8:45 a.m. The two HSD (highly sensitive dogs) go ballistic at the mailman when he delivers the a box of Omega-3 (fish oil) for the families’ highly sensitive brains that should last a month, until the next installment comes.
9:00 a.m. A spoon falls on HSB’s toe as the phone rings. HSM can’t hear a fellow preschool mom because of the mayhem in the background caused by the spoon accident, but she thinks the fellow mom is inviting she and the HSK to Xtreme Bounce Zone, a 6,000 square foot indoor private party facility with five huge interactive inflatables, the last place that a HSP should go. HSM deliberates–can the HSF (highly sensitive family) handle this? She doesn’t think so, but now with her meds in her, plus fish oil, plus a run this morning, and her medal of St. Therese in her pocket, she decides to attempt it. Even though we are highly sensitive (a bit like aliens), we must adjust to a world that is not highly sensitive, she tells herself, the usual morning pep talk.

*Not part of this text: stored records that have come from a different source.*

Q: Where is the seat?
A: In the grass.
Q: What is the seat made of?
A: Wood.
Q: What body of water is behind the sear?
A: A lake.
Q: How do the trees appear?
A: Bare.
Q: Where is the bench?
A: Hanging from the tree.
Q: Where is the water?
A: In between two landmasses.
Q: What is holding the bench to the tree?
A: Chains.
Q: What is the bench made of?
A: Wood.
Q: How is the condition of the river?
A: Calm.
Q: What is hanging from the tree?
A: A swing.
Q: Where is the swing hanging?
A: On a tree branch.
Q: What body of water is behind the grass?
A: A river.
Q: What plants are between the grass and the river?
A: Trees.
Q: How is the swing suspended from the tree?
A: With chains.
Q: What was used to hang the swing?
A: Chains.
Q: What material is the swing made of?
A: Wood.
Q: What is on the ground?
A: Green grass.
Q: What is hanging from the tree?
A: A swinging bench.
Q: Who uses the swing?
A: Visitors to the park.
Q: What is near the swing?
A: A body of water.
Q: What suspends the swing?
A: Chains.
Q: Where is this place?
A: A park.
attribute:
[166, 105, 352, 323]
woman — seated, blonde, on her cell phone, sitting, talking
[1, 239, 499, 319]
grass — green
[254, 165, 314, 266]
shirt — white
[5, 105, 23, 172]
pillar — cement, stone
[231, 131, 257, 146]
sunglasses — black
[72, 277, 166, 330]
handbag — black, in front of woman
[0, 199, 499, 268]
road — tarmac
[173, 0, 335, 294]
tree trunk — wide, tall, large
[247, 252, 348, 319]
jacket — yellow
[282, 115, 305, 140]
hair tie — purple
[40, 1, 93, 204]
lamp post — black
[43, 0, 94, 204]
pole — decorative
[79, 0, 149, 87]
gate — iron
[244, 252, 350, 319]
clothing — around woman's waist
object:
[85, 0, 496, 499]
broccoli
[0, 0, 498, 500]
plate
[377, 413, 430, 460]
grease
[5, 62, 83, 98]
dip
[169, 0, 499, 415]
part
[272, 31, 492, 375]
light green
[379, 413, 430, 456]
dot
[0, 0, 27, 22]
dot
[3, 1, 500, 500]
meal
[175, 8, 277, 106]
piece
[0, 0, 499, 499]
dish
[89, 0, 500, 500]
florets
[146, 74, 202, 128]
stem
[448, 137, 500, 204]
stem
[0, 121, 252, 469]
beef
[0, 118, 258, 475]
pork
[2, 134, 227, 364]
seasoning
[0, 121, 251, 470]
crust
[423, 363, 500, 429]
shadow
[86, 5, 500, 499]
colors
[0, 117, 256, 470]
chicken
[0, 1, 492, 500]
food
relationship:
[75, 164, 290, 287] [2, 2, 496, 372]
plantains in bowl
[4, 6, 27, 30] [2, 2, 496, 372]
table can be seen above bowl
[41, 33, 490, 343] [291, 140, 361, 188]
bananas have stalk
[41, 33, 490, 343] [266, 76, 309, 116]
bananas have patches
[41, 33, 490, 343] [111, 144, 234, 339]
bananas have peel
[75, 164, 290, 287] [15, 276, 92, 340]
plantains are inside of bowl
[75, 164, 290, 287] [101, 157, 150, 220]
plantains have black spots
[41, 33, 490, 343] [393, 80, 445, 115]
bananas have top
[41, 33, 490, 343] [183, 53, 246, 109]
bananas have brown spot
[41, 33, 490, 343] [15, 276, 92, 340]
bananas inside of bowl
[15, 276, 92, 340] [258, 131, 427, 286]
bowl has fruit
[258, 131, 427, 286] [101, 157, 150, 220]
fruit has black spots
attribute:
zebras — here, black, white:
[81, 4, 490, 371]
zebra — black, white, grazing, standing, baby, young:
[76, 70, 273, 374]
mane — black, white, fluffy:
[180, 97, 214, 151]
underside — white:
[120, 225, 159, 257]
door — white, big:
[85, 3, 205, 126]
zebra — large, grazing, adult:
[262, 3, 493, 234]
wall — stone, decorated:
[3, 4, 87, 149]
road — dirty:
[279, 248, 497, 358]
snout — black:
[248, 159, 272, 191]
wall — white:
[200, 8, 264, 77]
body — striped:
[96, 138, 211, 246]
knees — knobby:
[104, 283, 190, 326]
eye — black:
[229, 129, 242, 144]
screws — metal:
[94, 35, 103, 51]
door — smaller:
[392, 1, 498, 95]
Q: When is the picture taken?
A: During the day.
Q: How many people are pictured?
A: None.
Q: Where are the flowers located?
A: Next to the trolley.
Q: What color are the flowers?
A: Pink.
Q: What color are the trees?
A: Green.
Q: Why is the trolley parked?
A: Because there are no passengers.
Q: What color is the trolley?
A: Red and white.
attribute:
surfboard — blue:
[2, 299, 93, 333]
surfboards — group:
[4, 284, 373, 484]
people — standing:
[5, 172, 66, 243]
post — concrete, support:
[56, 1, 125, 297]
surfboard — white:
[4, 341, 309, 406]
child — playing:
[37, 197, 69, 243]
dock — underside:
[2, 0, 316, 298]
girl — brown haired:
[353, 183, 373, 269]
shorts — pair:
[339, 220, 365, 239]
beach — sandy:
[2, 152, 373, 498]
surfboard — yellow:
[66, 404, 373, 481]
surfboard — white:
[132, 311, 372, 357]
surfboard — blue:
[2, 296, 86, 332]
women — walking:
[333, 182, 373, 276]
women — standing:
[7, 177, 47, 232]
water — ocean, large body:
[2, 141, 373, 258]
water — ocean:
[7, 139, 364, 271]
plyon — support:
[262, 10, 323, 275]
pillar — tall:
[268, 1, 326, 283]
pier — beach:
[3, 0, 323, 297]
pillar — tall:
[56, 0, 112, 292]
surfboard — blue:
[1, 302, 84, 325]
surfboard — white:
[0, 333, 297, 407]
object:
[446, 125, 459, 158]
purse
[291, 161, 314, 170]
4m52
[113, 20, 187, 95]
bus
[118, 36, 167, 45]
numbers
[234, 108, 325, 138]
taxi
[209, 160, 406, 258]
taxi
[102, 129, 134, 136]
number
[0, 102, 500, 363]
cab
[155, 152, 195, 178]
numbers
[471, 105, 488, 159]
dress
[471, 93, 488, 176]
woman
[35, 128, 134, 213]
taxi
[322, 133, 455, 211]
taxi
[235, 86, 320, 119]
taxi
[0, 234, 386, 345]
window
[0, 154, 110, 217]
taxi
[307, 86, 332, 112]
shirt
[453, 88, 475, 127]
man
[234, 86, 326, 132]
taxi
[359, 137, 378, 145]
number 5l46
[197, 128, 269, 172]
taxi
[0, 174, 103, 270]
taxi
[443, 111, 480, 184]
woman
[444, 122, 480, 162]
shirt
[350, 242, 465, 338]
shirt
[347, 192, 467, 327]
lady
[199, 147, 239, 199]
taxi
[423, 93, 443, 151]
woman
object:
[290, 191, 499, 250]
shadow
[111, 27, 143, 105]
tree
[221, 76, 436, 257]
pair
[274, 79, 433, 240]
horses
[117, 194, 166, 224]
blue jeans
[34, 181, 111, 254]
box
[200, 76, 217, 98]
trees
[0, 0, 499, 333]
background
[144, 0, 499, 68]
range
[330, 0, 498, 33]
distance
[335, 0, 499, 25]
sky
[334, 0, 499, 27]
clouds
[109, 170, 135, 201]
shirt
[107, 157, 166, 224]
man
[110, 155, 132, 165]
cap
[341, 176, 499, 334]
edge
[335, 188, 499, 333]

9:15 a.m. HSM loads the HSKs in the highly sensitive mobile (much like the pope mobile, with extra padding), as HSH says, “The force be with you.”
9:16 a.m. HSM almost hits the SUV parked behind her for the third time this year, because she can’t concentrate as the HSKs bicker in the backseat. “And with you, too” she tells HSH, as the car makes its way to Xtreme Bounce Zone, or land of the highly insensitive.